3. In a judgment delivered on 13 January 2011 (“the principal judgment”), the Court held that there had been a violation of the applicant’s right of access to a court under Article 6 § 1 of the Convention since the Baden-Württemberg Ministry of Justice had failed to comply with an interim injunction issued by the Federal Constitutional Court upon the applicant’s request to reserve a position as advocate notary (Kübler v. Germany, no. 32715/06, §§ 64-66, 13 January 2011).
4. Under Article 41 of the Convention the applicant sought just satisfaction of 1,078,254.70 euros (EUR) in respect of loss of income, a further amount of EUR 150,000.00 per year for the period of time from 2011 until reaching retirement age and compensation for non-pecuniary damage which he assessed at EUR 10,000 per year for the years 2004 to 2010 (see Kübler, cited above, § 74).
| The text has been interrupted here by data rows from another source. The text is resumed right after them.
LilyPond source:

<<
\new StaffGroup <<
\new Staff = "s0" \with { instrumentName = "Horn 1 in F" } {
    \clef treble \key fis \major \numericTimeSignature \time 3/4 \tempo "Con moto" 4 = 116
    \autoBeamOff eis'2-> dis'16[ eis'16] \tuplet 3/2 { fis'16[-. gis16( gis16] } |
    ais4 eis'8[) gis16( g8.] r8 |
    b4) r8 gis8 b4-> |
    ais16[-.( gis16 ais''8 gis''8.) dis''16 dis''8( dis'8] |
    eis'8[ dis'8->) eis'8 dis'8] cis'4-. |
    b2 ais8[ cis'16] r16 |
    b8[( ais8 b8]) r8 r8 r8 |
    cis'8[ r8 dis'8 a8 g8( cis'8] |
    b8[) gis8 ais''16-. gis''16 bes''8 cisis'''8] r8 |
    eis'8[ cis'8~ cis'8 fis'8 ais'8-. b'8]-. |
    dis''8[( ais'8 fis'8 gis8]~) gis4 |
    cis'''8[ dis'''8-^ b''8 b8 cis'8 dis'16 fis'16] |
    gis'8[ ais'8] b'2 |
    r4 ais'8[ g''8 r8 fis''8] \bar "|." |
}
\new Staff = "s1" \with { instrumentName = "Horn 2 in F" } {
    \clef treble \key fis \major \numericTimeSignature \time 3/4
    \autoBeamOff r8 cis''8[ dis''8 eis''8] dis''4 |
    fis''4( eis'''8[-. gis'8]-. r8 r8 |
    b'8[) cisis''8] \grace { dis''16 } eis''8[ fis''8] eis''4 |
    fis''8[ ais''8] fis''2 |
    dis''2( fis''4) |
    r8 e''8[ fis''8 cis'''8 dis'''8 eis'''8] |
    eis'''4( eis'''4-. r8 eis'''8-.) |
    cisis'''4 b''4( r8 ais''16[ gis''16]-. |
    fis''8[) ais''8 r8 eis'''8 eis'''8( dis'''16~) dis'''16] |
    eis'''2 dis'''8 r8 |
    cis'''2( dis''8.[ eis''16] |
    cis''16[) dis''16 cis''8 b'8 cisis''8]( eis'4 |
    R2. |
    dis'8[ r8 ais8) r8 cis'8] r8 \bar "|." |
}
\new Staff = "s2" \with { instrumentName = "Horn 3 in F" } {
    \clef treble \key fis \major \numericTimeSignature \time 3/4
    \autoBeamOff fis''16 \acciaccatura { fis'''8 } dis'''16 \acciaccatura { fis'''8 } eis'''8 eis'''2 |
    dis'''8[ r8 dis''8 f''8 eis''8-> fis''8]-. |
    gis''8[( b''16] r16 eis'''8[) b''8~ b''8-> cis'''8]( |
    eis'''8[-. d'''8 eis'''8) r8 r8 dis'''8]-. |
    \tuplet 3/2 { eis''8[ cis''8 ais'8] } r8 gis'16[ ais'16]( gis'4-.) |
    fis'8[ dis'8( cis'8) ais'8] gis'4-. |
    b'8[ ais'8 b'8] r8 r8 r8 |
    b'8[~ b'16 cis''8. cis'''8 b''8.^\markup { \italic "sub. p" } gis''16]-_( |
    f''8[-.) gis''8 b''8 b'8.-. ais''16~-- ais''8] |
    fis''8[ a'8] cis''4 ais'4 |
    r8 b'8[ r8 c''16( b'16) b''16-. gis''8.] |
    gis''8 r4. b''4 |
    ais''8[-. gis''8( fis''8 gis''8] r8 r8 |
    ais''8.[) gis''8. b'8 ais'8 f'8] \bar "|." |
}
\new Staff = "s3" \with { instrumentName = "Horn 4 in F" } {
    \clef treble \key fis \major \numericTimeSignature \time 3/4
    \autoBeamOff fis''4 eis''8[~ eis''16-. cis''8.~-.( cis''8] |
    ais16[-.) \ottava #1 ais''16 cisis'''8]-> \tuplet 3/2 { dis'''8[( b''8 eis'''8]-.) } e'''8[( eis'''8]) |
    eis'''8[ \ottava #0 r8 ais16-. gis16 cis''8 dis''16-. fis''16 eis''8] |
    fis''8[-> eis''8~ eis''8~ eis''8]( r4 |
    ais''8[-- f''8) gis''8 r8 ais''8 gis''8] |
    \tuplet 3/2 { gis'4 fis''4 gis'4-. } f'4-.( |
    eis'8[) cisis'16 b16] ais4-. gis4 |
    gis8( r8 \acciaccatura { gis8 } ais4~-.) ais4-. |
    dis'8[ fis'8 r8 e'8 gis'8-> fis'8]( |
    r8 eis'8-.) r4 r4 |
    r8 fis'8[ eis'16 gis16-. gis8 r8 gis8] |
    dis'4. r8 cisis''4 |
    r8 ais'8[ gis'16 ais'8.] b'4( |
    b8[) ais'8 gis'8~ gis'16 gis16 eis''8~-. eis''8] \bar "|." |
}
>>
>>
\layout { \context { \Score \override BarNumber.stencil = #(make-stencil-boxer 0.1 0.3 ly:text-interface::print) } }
5. Since the question of the application of Article 41 of the Convention was not ready for decision as regards pecuniary and non-pecuniary damage, the Court reserved it and invited the Government and the applicant to inform the Court about the outcome of the official liability proceedings pending before the Stuttgart Court of Appeal and, in particular, of any agreement they may reach (ibid., § 78, and point 5 of the operative provisions).
6. On 24 October 2013 the applicant was appointed to a post of advocate notary in the Stuttgart Court District.
7. On 18 February 2014 the Government informed the Court that on 23 January 2014 an agreement on compensation had been concluded between the applicant and the Land of Baden-Württemberg in the proceedings pending before the Stuttgart Regional Court. By virtue of this agreement, the Land of Baden Württemberg undertook to pay to the applicant the amount of EUR 805,000 in regard of loss of income, EUR 7,500 for expenses incurred by vocational training, EUR 5,000 for further expenses in the proceedings before the Court and EUR 65,000 in regard of non-pecuniary damage. In return, the applicant declared his consent that the case pending before the Court is struck out of the Court’s list of cases. He further declared that he did not have any further claims vis-à-vis the Land of Baden-Württemberg or the Federal Republic of Germany in relation to the subject matter of his application submitted to the Court.
8. To that effect the Government submitted to the Court a copy of the decision of the Stuttgart Regional Court (file no. 15 O 302/12) certifying the conclusion of the friendly settlement.
THE LAW
9. Following its principal judgment the Court has been informed that a friendly settlement has been reached between the Government and the applicant with respect to the latter’s claims under Article 41 of the Convention.
Having regard to its terms, the Court finds the agreement equitable within the meaning of Rule 75 § 4 of the Rules of Court and that it is based on respect for human rights as defined in the Convention or its Protocols (Article 37 § 1 in fine of the Convention and Rule 62 § 3 of the Rules of Court). Consequently, it takes formal note of the agreement and considers it appropriate to strike the remainder of the case out of the list pursuant to that provision.
10. Accordingly, the remainder of the case should be struck out of the list.
FOR THESE REASONS, THE COURT, UNANIMOUSLY,
Decides to strike the remainder of the application out of its list of cases.
Done in English, and notified in writing on 5 June 2014, pursuant to Rule 77 §§ 2 and 3 of the Rules of Court.